(Beginning of Recorded data)
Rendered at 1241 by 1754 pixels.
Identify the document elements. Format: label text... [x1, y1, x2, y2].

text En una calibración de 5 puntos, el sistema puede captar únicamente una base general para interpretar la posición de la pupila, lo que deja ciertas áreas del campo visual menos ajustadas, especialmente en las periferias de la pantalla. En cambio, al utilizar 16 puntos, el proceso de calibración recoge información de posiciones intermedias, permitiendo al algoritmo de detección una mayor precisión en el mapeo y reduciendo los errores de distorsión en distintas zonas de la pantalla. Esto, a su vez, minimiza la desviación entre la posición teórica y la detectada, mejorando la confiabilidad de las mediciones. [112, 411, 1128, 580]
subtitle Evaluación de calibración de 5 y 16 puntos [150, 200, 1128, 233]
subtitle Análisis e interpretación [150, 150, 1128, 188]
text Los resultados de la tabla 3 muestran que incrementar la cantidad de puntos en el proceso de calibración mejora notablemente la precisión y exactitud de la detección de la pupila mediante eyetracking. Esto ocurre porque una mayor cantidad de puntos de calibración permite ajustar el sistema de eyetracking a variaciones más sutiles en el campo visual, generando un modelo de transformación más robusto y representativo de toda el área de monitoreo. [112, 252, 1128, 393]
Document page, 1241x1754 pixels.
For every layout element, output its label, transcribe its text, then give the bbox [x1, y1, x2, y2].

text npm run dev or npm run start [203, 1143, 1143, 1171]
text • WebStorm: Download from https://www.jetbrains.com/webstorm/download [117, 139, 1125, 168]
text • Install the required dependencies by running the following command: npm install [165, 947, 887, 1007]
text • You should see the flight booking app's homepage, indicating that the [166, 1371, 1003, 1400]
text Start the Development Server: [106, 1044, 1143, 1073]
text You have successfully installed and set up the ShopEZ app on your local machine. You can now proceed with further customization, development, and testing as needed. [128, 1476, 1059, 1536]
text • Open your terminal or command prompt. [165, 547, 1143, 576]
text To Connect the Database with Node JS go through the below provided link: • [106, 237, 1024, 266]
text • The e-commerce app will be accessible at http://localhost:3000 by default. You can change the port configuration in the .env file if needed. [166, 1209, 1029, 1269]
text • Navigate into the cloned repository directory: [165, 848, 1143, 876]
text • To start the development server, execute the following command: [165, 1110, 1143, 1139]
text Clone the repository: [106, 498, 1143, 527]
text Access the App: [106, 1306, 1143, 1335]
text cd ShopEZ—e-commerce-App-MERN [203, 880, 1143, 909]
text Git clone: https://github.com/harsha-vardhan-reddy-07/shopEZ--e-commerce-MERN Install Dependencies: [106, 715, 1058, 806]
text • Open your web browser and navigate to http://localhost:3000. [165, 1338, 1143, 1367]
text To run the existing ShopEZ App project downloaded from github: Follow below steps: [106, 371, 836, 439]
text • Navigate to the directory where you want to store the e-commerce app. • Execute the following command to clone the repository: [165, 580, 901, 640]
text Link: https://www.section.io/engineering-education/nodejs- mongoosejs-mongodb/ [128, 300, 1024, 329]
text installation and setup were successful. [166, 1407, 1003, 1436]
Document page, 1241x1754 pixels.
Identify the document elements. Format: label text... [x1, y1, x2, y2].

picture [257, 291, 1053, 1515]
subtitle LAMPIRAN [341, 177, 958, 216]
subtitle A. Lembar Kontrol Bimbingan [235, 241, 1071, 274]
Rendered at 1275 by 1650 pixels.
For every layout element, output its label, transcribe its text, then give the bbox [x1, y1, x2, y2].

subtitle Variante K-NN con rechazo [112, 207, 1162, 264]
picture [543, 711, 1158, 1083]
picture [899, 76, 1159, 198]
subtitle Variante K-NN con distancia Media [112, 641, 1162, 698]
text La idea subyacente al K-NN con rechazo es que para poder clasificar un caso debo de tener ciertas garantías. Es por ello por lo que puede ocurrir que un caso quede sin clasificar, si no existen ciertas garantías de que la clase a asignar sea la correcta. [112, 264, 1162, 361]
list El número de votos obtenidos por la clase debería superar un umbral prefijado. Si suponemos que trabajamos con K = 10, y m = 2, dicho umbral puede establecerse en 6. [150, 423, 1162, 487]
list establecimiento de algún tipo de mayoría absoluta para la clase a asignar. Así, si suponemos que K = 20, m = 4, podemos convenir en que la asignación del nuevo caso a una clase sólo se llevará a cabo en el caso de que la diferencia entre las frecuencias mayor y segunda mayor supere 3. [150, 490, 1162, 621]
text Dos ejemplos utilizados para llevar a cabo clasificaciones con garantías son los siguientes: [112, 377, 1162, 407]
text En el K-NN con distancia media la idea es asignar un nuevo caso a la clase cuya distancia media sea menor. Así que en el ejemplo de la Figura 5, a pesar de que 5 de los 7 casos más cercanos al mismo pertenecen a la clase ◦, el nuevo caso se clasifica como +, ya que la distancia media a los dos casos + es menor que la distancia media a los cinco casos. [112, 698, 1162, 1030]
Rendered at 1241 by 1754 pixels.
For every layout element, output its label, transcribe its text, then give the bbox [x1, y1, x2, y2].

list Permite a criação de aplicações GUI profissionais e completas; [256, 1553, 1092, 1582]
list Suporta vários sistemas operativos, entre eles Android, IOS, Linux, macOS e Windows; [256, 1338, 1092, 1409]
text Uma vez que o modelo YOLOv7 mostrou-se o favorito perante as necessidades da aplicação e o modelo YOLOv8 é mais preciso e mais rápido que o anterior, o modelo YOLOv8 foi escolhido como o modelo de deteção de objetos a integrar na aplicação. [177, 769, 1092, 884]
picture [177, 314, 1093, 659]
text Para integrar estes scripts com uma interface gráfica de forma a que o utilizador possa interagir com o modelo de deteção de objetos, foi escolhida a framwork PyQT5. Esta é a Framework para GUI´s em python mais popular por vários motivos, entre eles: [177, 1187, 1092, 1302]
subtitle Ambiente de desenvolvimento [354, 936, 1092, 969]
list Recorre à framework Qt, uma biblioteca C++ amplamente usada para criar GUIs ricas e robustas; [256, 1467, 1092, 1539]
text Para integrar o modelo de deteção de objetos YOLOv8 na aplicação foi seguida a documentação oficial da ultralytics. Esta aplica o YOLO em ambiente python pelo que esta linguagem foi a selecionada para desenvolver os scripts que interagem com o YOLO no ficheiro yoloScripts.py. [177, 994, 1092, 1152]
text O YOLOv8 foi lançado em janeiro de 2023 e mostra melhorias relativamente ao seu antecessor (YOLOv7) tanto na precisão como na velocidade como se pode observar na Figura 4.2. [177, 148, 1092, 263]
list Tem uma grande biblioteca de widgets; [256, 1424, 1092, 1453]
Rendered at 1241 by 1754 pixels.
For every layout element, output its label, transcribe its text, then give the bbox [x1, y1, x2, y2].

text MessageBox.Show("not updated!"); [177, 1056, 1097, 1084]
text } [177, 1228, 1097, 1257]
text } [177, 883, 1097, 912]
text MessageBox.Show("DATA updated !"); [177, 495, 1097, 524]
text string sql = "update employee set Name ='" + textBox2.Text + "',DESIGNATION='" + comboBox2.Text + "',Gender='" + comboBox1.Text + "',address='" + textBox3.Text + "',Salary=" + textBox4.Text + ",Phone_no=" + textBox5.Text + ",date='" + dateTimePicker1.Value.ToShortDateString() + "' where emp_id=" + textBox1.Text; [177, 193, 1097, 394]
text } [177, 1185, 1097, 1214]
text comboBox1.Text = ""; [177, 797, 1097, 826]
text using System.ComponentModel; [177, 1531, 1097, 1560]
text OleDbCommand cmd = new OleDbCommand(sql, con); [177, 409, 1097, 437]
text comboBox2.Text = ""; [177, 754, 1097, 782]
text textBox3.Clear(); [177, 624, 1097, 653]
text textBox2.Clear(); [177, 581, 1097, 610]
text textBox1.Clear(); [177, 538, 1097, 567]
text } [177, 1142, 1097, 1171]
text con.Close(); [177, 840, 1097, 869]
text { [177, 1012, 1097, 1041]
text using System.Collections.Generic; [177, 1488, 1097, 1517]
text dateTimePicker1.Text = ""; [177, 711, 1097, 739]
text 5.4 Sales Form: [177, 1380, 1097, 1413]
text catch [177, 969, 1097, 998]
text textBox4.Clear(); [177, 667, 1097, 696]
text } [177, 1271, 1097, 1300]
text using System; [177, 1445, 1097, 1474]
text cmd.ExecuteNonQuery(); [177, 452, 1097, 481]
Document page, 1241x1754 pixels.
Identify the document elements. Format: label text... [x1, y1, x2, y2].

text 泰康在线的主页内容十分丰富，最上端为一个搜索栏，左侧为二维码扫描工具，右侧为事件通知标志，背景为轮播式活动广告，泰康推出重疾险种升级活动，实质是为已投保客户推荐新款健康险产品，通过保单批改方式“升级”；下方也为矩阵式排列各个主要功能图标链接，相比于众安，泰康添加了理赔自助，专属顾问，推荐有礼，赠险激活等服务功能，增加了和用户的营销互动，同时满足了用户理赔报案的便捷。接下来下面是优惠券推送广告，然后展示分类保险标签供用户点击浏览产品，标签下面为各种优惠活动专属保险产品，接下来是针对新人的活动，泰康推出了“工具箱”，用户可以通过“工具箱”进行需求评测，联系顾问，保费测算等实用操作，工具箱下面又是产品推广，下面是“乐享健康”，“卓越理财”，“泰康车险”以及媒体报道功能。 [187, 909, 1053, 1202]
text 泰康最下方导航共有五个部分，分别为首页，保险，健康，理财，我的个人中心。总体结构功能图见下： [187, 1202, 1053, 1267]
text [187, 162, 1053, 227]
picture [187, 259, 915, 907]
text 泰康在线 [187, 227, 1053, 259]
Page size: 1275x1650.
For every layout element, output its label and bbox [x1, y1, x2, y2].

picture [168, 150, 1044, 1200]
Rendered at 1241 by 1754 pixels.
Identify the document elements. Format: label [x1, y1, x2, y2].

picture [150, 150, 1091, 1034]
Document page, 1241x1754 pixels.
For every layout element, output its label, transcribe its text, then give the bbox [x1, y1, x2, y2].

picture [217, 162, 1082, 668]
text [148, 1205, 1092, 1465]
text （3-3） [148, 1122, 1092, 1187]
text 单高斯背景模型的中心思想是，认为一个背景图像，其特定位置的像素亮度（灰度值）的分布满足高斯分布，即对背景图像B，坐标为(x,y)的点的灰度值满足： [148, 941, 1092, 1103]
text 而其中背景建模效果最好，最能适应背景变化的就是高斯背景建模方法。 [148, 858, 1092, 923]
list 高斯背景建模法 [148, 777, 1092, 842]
(End of Recorded data)
__What the exercise asks__. Return, word for word, the line containing "For every layout element, output its label and" and all lines after it through the last line of the records, and nothing else.

__The completed task__.
For every layout element, output its label and bbox [x1, y1, x2, y2].

picture [168, 150, 1044, 1200]
Rendered at 1241 by 1754 pixels.
Identify the document elements. Format: label [x1, y1, x2, y2].

picture [150, 150, 1091, 1034]
Document page, 1241x1754 pixels.
For every layout element, output its label, transcribe its text, then give the bbox [x1, y1, x2, y2].

picture [217, 162, 1082, 668]
text [148, 1205, 1092, 1465]
text （3-3） [148, 1122, 1092, 1187]
text 单高斯背景模型的中心思想是，认为一个背景图像，其特定位置的像素亮度（灰度值）的分布满足高斯分布，即对背景图像B，坐标为(x,y)的点的灰度值满足： [148, 941, 1092, 1103]
text 而其中背景建模效果最好，最能适应背景变化的就是高斯背景建模方法。 [148, 858, 1092, 923]
list 高斯背景建模法 [148, 777, 1092, 842]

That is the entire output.